Of particular interest, we observed a short lasting activation of lysis (ML) after 2 h in the endotoxin model, which was paralleled by activation of fibrinolysis and consequent inhibition of fibrinolysis as measured by t-PA, PAI-1 and PAP (Fig. 3). Peak ML and peak t-PA values correlated excellently (r = 0.82), indicating that ML is a measure of circulating t-PA activity. To our knowledge, this is the first report of monitoring the fibrinolytic system with a global bedside assay in experimental human endotoxemia, and its cross-validation with an established fibrinolysis marker (t-PA). So far, monitoring of hyperfibrinolytic states by TEG has been performed in other clinical settings, e.g. orthotopic liver transplantation [30–32], and TEG has been shown to be useful in the early detection of hyperfibrinolysis [33,34].
Furthermore, MCF, which primarily depends on platelet function and platelet count [24,25], was not affected although platelet counts decreased slightly, and VWF-levels increased substantially. These results are in contrast to the effects of endotoxemia on the PFA-100 closure times (CEPI-CT)  (Fig. 2). There are likely explanations for these results. First, the platelet count only slightly decreased compared with baseline (minus 16%), which may not be sufficient to have an impact on MCF. Secondly, the activation of platelets, which occurs in human endotoxemia , might counteract the slight decrease in platelet counts. Finally, as TEG is not a high shear system, VWF-GPIb interactions are unlikely to be measurable. However, a modified TEG method may still be a valuable tool to assess the effects of anti-platelet drugs including non-steroidal anti-inflammatory drugs, clopidogrel or GPIIb/IIIa inhibitors [24,36,37].

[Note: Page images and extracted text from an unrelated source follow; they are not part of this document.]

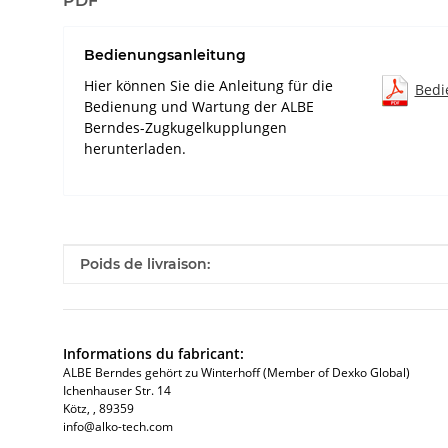
PDF
Bedienungsanleitung
Hier können Sie die Anleitung für die
Bedi
Bedienung und Wartung der ALBE
Berndes-Zugkugelkupplungen
herunterladen.
#productDetails.itemInformation#
#productDetails.itemValue#
Poids de livraison:
Informations du fabricant:
ALBE Berndes gehört zu Winterhoff (Member of Dexko Global)
Ichenhauser Str. 14
Kötz​, , 89359
info@alko-tech.com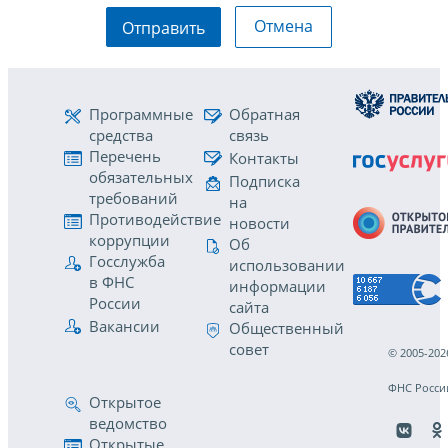
Отмена
Отправить
Программные
Обратная
средства
связь
Перечень
Контакты
обязательных
Подписка
требований
на
Противодействие
новости
коррупции
Об
Госслужба
использовании
в ФНС
информации
России
сайта
Вакансии
Общественный
совет
© 2005-202
ФНС Росси
Открытое
ведомство
Открытые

One limitation of this study is that the human low grade endotoxemia model is not a sepsis model, as discussed previously . Therefore, it is difficult to extrapolate whether TEG might be a useful tool in monitoring sepsis and disseminated intravascular coagulation in the clinical setting. In addition, we only validated the ROTEM® without any activators for the above described reasons, and use of TF-activated TEG may show lower scattering of data as compared with the non-activated test [20,24].
In conclusion, rotation TEG (ROTEM®) not only detects systemic changes of in vivo coagulation activation, but also changes in fibrinolysis in human endotoxemia. Ex vivo clotting time correlated very well with prothrombin fragment levels, a marker of in vivo thrombin generation, and maximal lysis with the in vivo fibrinolysis marker t-PA.